§ DATASET EXCERPTS
● ● ● ● ●

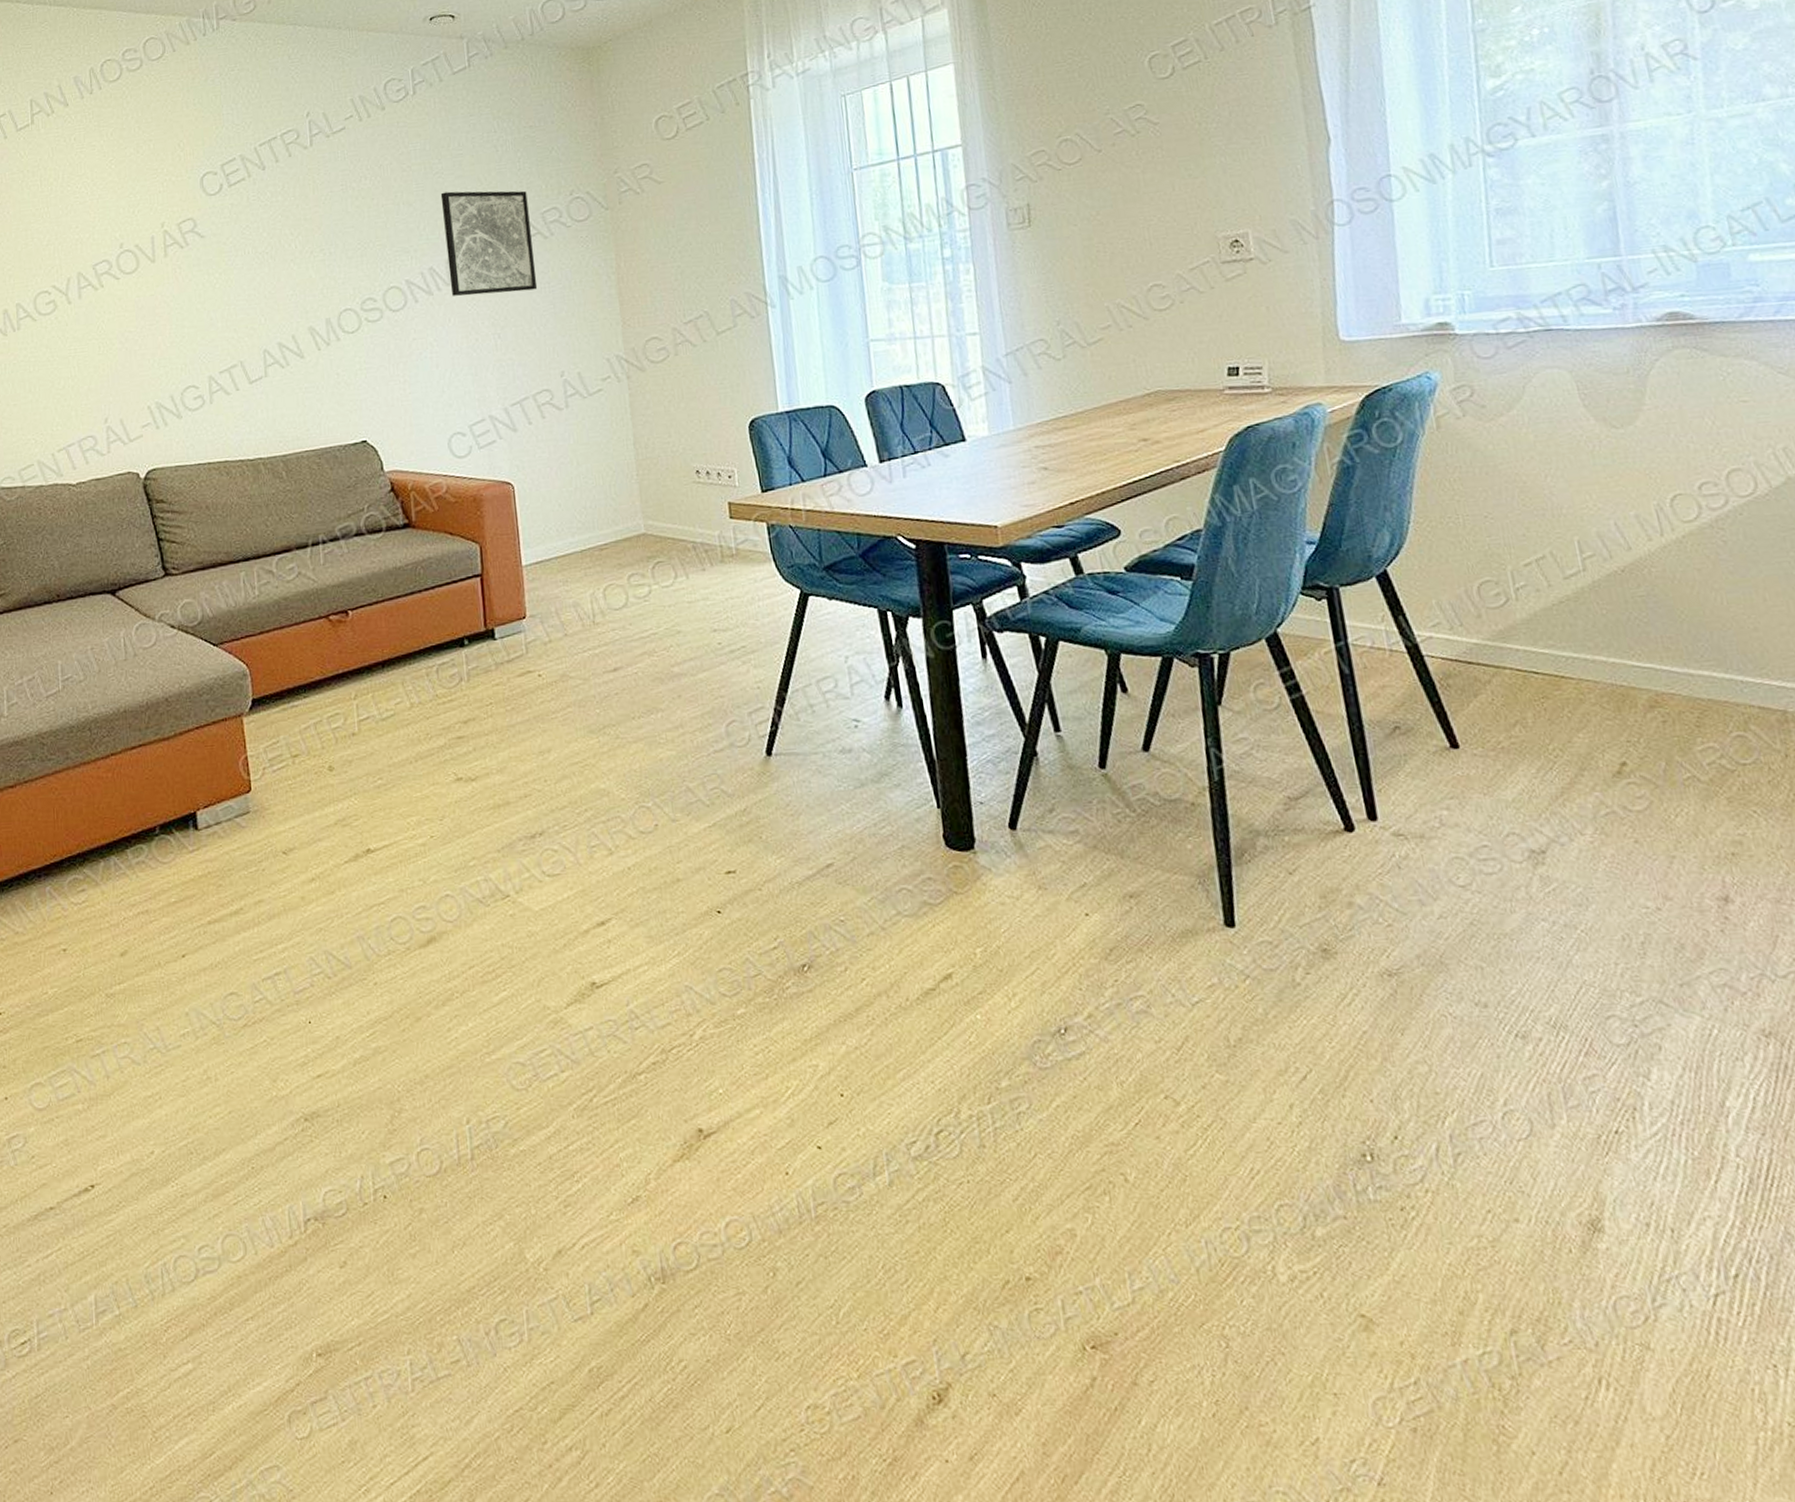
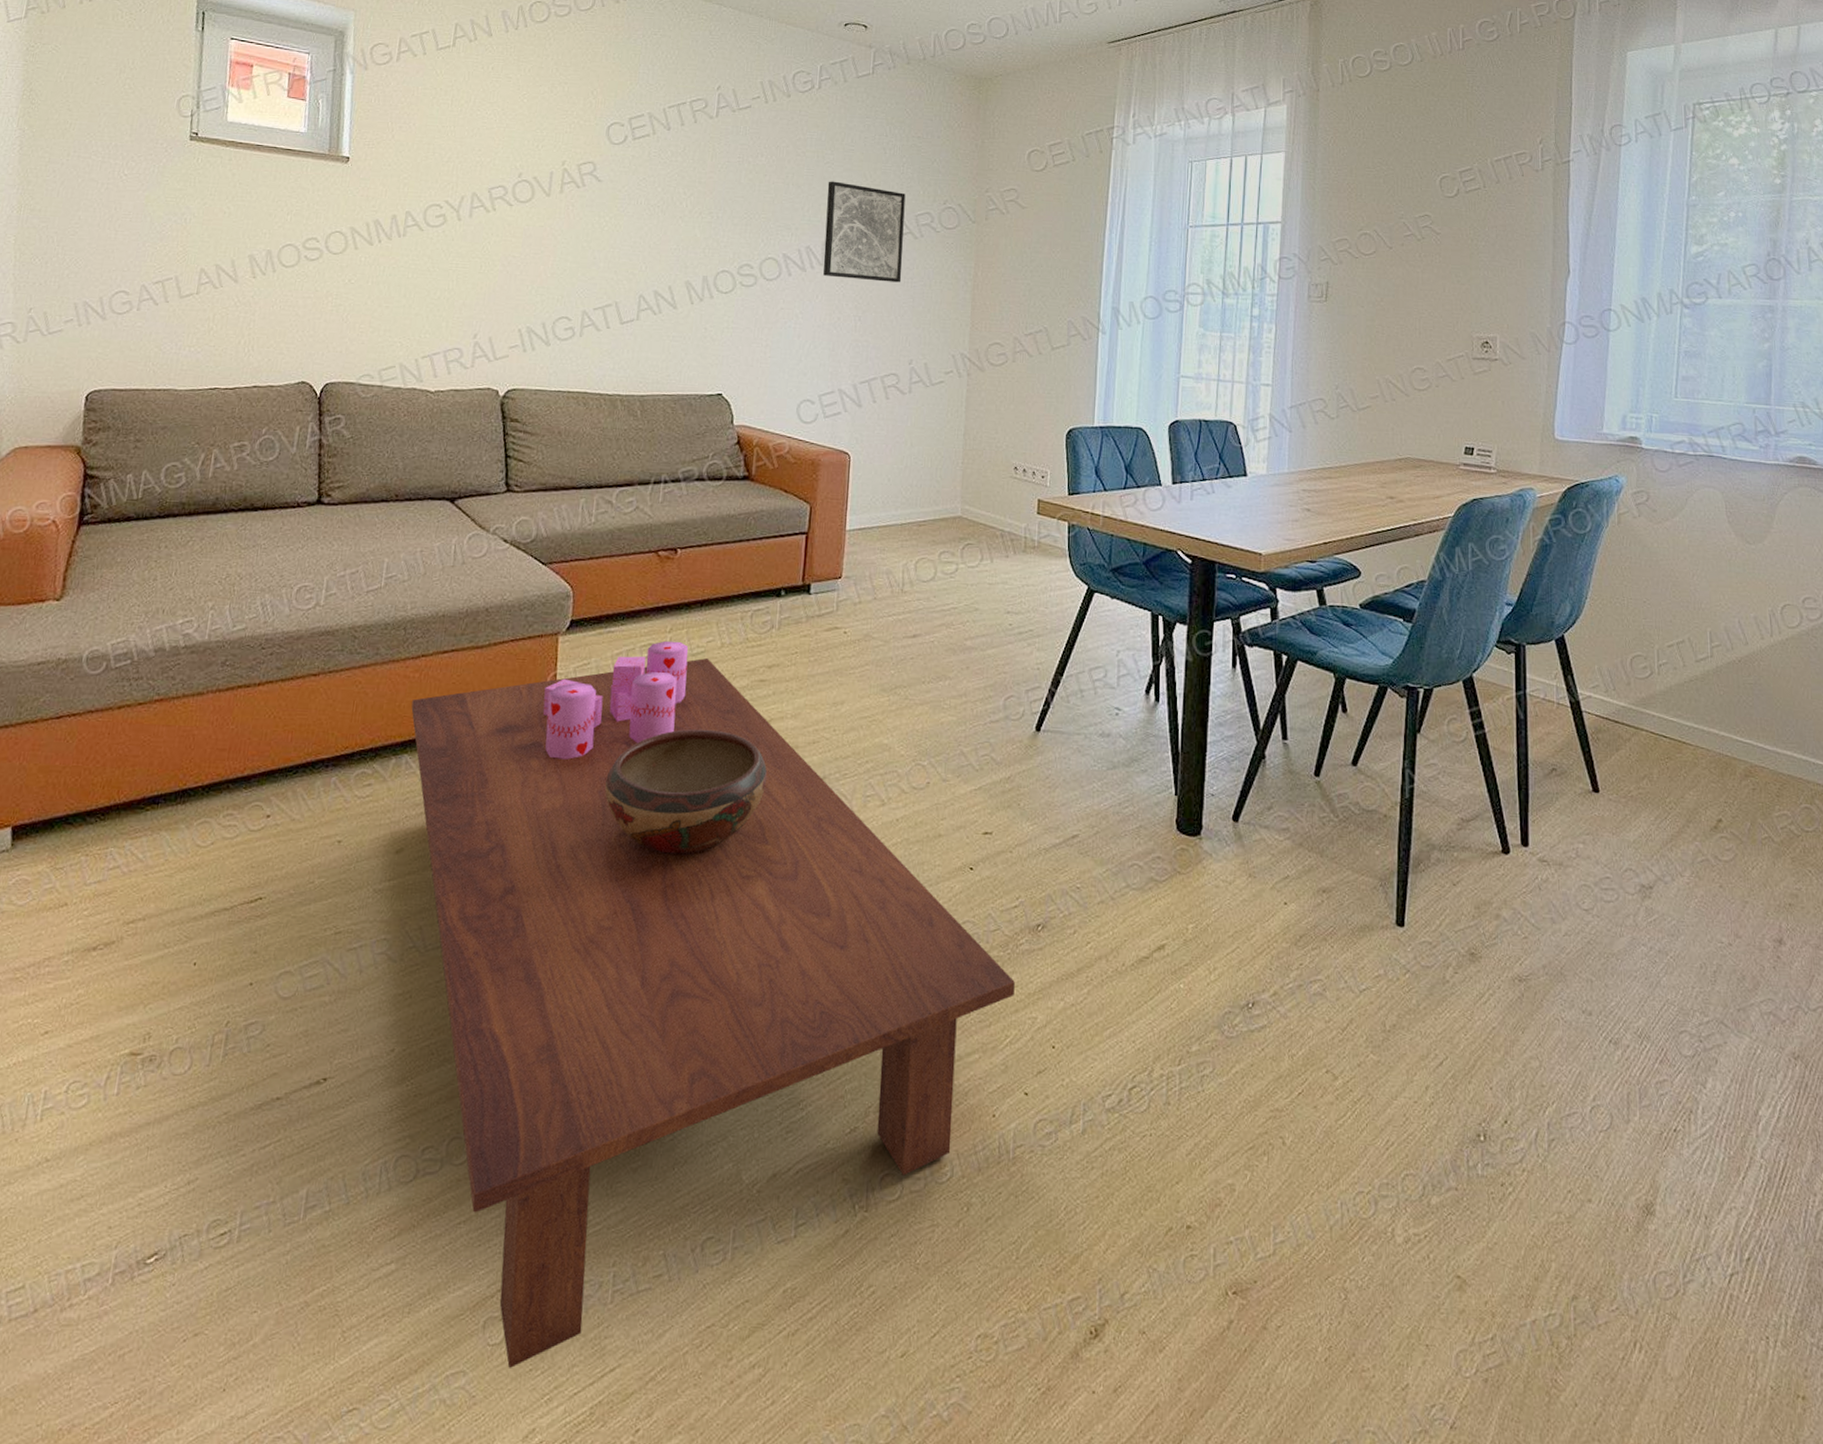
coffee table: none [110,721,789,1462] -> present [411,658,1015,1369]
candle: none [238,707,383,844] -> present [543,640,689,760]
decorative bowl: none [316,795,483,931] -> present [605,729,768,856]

● ● ● ● ●

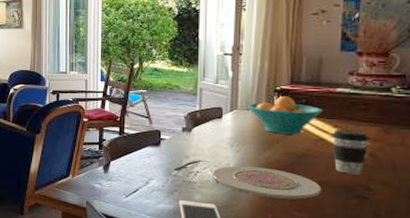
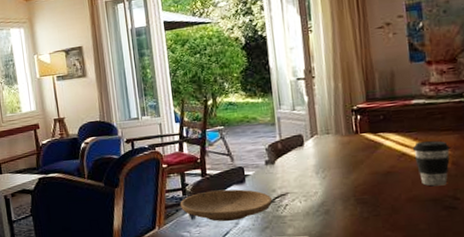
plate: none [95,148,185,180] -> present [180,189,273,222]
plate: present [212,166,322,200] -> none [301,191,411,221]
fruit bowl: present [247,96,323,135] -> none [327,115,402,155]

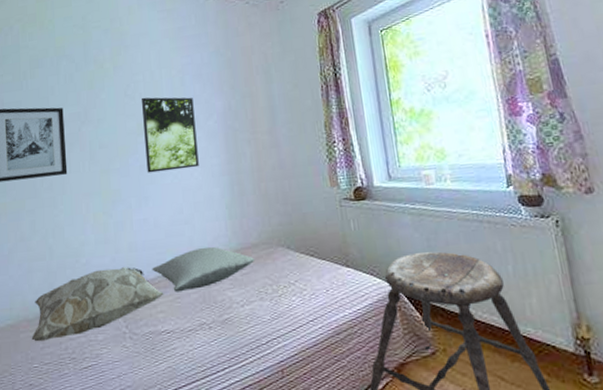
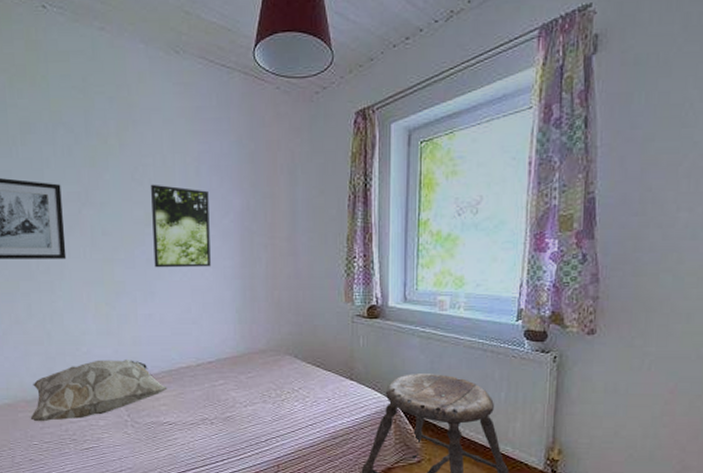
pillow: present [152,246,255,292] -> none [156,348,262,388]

● ● ● ● ●

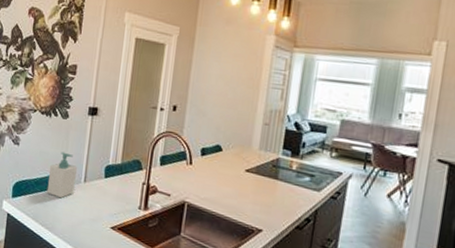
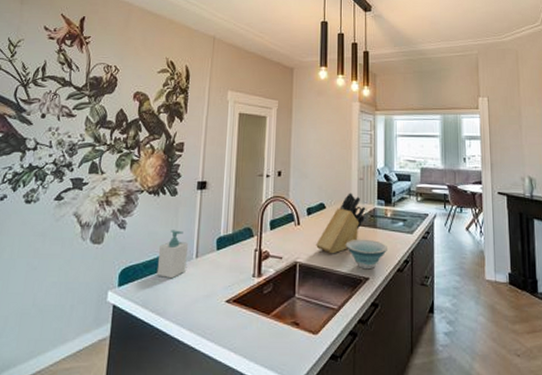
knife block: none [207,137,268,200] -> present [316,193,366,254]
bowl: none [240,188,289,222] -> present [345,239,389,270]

● ● ● ● ●

§ WHAT NEEDS TO BE DONE
Output the lines above exactly, but only those between the line holding "coffee table: none" and the line holding "decorative bowl: none", inclusive.

§ WRITTEN SOLUTION
coffee table: none [110,721,789,1462] -> present [411,658,1015,1369]
candle: none [238,707,383,844] -> present [543,640,689,760]
decorative bowl: none [316,795,483,931] -> present [605,729,768,856]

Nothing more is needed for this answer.